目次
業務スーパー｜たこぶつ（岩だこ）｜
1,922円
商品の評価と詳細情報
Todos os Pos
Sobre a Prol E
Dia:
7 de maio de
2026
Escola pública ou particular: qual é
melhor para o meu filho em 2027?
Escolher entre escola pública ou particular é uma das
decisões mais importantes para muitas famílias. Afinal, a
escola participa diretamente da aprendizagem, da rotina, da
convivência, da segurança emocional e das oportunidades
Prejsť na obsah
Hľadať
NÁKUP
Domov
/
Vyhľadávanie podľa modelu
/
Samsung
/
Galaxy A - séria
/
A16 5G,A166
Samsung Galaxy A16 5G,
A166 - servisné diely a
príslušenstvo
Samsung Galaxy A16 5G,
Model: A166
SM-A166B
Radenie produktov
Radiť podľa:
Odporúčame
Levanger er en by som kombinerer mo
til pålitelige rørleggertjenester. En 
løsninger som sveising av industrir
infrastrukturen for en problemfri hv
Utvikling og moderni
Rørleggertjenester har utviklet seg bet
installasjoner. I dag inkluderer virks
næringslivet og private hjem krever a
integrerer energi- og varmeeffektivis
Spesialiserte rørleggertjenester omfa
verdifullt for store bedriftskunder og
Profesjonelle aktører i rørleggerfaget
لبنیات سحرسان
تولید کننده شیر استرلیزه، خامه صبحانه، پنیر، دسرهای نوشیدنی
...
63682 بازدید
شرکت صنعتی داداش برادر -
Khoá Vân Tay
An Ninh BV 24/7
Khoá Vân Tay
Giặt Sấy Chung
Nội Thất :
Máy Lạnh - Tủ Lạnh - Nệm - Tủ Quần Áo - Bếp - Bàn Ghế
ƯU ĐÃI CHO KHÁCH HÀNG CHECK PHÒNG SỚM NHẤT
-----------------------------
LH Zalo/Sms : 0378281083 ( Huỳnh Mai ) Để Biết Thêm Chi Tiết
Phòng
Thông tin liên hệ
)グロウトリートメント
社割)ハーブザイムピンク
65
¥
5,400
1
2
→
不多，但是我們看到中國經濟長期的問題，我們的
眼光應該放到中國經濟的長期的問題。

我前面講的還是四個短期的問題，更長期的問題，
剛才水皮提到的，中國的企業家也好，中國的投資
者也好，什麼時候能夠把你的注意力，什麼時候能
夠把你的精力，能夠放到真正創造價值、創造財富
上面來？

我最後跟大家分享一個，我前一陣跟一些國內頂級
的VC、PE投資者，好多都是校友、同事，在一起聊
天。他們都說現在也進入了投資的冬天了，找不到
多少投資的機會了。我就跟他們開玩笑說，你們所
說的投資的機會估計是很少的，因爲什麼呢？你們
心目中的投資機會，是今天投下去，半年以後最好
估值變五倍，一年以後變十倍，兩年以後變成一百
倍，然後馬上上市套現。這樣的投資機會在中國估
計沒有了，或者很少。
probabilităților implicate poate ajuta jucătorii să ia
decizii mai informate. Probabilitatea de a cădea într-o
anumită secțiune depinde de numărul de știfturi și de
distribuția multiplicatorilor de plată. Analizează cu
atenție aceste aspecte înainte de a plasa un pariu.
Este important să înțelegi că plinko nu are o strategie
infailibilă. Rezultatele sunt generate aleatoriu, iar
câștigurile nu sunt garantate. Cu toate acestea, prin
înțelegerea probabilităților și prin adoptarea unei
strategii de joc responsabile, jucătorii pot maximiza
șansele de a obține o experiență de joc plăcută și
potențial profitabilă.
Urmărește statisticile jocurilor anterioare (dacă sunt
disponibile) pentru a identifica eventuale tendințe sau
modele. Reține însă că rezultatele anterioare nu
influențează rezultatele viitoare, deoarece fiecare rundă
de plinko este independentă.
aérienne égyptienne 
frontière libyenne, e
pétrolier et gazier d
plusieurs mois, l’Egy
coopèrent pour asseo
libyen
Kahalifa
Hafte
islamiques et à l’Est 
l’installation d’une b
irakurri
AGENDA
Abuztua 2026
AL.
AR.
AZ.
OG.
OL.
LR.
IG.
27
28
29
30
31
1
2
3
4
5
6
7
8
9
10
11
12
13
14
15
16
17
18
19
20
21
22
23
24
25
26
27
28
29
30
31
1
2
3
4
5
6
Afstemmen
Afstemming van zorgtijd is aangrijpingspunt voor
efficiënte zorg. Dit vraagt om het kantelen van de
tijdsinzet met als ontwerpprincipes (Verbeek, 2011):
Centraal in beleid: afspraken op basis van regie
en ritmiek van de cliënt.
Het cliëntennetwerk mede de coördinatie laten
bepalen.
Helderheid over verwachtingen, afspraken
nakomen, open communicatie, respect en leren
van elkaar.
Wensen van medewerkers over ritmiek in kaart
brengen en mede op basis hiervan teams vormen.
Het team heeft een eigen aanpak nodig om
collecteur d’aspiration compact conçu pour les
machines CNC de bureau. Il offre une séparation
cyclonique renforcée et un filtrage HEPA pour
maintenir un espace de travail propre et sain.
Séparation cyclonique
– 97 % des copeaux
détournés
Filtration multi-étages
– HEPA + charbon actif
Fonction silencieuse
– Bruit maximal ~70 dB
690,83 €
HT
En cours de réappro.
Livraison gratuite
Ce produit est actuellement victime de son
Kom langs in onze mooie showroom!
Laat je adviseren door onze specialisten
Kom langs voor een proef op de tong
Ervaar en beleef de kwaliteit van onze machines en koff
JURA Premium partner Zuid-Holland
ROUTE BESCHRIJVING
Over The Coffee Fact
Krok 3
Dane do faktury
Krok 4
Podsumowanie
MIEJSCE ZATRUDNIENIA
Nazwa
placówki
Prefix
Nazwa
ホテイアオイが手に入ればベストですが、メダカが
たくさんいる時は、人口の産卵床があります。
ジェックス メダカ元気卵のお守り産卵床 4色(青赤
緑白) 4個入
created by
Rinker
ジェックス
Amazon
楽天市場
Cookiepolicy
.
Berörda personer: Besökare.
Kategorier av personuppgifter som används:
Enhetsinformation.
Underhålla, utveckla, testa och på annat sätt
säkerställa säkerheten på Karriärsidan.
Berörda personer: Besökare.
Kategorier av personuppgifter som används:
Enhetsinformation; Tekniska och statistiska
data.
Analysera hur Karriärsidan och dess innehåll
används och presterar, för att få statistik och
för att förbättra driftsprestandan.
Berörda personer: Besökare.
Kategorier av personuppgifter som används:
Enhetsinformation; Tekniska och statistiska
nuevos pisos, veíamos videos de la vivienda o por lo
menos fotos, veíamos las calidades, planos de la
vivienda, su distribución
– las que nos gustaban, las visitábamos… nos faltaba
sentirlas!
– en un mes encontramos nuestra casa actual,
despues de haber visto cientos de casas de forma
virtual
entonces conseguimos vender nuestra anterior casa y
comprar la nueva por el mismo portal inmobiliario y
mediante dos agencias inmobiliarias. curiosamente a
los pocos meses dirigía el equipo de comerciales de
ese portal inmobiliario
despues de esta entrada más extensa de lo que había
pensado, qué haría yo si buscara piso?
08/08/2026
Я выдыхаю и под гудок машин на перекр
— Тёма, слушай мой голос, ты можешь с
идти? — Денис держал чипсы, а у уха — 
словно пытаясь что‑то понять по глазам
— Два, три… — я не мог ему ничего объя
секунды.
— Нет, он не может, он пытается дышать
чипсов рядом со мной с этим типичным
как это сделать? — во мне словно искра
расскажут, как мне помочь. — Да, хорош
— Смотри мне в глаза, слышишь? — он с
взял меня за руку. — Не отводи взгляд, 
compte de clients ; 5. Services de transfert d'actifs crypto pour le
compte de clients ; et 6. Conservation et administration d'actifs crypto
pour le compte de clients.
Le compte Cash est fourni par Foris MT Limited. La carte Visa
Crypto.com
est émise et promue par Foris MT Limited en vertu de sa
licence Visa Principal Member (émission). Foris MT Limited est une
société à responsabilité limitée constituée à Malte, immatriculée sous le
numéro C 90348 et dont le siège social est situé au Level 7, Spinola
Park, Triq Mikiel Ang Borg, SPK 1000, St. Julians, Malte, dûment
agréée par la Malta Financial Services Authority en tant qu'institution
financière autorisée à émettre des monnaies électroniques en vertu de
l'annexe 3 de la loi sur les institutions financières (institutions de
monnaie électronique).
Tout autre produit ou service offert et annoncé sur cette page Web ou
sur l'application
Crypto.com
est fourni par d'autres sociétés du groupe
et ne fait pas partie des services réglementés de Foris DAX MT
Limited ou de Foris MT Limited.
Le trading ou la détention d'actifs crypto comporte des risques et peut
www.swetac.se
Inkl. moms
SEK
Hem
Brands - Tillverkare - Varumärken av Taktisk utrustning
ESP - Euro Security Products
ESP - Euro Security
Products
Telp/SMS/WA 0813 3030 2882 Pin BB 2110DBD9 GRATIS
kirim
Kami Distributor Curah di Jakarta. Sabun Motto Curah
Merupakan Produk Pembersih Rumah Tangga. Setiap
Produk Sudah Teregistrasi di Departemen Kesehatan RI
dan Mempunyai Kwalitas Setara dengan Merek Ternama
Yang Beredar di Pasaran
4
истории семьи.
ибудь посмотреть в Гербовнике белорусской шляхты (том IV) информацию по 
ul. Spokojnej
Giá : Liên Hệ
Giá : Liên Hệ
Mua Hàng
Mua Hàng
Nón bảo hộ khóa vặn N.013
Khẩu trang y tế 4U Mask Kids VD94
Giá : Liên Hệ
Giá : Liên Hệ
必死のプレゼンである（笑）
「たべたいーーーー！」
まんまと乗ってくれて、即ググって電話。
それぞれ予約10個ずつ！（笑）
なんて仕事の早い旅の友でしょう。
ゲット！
○ ○ ○
### DIRECTIONS FOR THIS TASK
The reply should consist solely of the lines above from the one that has "ese portal inmobiliario" through the one that has "взял меня за", reproduced exactly.

### ANSWER TO THE EXERCISE
ese portal inmobiliario
despues de esta entrada más extensa de lo que había
pensado, qué haría yo si buscara piso?
08/08/2026
Я выдыхаю и под гудок машин на перекр
— Тёма, слушай мой голос, ты можешь с
идти? — Денис держал чипсы, а у уха — 
словно пытаясь что‑то понять по глазам
— Два, три… — я не мог ему ничего объя
секунды.
— Нет, он не может, он пытается дышать
чипсов рядом со мной с этим типичным
как это сделать? — во мне словно искра
расскажут, как мне помочь. — Да, хорош
— Смотри мне в глаза, слышишь? — он с
взял меня за руку. — Не отводи взгляд, 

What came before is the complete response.